───── Werkgegevens
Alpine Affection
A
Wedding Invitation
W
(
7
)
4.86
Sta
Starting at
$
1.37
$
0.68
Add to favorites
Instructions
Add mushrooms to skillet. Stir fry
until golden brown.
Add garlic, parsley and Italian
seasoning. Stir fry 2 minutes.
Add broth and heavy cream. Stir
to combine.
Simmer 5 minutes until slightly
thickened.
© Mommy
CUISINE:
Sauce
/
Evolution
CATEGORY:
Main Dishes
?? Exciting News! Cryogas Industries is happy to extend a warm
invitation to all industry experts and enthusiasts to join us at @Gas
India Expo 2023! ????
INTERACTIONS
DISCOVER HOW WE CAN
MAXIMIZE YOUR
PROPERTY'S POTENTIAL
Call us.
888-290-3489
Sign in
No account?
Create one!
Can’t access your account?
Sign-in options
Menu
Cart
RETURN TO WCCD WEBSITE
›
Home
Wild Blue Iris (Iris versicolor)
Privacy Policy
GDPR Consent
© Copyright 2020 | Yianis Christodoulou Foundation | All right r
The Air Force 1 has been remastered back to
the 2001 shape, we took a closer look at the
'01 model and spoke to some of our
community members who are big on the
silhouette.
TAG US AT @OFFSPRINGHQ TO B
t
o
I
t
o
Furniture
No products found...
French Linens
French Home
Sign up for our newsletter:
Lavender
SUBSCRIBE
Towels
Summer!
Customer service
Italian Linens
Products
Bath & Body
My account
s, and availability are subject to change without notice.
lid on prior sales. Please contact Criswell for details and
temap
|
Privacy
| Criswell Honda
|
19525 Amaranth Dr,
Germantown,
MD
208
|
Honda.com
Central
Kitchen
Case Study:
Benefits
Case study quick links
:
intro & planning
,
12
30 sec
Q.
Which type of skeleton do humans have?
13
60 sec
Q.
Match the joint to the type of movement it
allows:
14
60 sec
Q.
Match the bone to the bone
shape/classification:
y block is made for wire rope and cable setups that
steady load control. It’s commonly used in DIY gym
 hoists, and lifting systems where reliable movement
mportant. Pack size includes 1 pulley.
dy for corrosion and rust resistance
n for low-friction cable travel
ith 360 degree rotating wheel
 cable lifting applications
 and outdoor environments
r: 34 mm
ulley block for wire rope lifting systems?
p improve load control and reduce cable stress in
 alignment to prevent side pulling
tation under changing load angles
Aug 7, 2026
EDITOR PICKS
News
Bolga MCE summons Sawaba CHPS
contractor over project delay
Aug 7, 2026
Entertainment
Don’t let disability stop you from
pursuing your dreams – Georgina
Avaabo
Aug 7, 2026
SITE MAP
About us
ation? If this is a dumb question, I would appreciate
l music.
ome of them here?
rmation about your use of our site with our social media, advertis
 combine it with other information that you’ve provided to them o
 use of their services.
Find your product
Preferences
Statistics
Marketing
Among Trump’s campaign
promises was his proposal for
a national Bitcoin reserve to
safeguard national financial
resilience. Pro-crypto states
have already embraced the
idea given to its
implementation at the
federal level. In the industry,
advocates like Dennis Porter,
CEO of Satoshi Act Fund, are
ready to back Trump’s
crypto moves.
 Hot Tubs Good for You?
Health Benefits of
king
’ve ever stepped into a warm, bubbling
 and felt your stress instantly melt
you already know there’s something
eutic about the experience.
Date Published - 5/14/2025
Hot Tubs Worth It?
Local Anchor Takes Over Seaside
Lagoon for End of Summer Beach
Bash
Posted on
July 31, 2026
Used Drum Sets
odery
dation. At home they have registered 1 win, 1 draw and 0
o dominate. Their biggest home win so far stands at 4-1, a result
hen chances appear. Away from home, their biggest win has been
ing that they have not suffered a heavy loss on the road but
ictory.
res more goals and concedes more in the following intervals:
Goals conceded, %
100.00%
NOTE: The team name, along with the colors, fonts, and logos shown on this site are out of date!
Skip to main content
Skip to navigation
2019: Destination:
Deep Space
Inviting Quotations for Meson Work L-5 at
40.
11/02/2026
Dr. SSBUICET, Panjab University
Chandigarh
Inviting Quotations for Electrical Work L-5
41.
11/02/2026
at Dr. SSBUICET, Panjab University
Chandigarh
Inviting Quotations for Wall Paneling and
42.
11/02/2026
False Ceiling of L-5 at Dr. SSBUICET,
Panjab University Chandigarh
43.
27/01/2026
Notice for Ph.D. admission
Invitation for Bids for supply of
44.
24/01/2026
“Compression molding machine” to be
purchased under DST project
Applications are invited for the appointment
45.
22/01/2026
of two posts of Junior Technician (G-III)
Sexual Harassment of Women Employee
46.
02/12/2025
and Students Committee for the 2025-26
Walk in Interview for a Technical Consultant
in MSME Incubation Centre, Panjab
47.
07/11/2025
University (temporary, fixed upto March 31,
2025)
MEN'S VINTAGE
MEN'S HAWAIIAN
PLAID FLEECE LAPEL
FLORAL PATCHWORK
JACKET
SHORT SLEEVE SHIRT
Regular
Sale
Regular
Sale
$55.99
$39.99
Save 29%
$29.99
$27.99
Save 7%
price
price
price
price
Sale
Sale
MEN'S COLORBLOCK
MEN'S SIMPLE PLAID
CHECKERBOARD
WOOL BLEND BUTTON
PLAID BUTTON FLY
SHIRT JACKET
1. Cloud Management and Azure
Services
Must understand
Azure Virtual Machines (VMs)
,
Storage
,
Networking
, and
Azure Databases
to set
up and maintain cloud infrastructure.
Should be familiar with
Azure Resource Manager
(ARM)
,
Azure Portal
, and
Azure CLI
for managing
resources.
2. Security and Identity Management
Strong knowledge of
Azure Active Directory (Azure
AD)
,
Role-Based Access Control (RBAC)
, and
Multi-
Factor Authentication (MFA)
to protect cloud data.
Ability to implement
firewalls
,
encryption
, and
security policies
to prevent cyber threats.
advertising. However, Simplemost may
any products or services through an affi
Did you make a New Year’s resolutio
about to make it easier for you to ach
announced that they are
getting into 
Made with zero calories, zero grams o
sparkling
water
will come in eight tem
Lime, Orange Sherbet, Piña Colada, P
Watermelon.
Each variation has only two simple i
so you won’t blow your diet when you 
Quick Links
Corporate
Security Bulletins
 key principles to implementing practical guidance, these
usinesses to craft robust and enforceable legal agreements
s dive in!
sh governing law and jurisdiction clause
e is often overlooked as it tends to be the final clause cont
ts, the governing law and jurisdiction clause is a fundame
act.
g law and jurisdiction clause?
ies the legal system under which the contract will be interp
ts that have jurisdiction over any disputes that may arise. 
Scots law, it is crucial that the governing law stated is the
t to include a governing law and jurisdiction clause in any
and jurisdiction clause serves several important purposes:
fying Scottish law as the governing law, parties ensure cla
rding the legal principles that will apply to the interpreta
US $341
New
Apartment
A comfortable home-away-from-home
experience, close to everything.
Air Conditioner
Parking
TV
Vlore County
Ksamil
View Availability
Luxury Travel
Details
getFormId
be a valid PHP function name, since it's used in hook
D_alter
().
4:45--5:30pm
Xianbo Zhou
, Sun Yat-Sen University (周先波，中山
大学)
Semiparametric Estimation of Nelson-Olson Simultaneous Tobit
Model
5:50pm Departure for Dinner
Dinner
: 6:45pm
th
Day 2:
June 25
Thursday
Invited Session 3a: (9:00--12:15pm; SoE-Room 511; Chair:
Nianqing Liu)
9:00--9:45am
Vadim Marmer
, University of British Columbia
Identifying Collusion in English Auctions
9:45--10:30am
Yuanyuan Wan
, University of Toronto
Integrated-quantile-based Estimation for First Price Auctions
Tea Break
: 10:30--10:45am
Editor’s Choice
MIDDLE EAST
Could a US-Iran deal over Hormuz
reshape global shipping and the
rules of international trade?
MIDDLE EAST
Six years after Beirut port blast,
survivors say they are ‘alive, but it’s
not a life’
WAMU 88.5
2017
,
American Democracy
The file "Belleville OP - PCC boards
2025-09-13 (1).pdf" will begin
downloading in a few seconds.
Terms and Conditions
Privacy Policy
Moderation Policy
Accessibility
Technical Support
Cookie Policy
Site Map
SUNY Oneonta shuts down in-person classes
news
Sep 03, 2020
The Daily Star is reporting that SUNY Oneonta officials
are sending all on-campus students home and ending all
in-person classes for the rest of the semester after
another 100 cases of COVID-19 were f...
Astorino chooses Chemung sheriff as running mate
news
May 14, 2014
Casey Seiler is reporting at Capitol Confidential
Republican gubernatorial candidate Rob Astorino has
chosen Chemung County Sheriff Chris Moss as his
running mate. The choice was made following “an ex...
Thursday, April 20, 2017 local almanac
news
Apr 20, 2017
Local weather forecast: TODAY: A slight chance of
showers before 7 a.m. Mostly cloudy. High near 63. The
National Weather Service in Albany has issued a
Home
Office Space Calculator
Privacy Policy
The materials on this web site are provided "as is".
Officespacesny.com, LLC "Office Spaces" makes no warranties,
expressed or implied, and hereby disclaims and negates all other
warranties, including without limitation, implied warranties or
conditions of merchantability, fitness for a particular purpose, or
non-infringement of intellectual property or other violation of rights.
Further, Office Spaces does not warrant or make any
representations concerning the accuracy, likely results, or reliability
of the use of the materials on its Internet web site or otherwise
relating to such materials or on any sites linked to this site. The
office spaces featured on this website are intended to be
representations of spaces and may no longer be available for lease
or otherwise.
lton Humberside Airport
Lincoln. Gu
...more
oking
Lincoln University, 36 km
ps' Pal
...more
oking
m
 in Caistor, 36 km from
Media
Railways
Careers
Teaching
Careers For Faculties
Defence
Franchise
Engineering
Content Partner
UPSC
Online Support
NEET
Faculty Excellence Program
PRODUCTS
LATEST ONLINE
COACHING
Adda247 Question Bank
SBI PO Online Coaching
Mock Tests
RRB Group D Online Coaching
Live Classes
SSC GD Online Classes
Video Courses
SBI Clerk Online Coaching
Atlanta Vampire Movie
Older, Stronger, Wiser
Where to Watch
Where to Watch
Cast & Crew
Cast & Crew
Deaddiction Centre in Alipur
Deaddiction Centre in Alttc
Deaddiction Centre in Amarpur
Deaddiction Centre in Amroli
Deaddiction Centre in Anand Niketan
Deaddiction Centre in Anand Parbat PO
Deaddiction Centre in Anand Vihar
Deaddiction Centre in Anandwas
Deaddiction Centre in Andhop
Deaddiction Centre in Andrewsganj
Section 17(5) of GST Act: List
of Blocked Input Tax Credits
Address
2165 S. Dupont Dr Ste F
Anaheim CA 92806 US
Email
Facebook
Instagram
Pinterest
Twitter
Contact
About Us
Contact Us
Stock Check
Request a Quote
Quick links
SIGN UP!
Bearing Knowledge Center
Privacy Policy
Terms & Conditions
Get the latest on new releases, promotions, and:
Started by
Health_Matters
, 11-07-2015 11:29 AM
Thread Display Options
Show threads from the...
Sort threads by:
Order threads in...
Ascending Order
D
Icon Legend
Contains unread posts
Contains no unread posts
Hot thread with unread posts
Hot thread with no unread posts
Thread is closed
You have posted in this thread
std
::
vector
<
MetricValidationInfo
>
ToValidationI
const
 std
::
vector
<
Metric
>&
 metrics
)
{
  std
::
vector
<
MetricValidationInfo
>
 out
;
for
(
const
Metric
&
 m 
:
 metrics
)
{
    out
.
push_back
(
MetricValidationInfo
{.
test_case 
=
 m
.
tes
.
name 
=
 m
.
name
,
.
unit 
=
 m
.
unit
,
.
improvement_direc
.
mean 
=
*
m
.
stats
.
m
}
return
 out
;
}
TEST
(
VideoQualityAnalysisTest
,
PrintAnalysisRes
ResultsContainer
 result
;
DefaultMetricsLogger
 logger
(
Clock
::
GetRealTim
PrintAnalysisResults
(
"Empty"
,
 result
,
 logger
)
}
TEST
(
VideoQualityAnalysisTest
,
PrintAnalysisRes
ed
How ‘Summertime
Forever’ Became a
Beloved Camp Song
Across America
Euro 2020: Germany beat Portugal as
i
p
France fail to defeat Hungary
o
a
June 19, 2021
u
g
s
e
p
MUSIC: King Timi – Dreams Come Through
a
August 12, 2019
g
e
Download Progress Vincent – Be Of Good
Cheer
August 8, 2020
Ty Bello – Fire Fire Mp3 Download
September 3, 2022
──────────
Opdracht: Vervang in het stuk vanaf het begin van de data tot en met de regel met "MAXIMIZE YOUR" elke "Stir fry" door "Sauté". Geef dat stuk terug en laat de rest ongewijzigd.

Antwoordvak:
Alpine Affection
A
Wedding Invitation
W
(
7
)
4.86
Sta
Starting at
$
1.37
$
0.68
Add to favorites
Instructions
Add mushrooms to skillet. Sauté
until golden brown.
Add garlic, parsley and Italian
seasoning. Sauté 2 minutes.
Add broth and heavy cream. Stir
to combine.
Simmer 5 minutes until slightly
thickened.
© Mommy
CUISINE:
Sauce
/
Evolution
CATEGORY:
Main Dishes
?? Exciting News! Cryogas Industries is happy to extend a warm
invitation to all industry experts and enthusiasts to join us at @Gas
India Expo 2023! ????
INTERACTIONS
DISCOVER HOW WE CAN
MAXIMIZE YOUR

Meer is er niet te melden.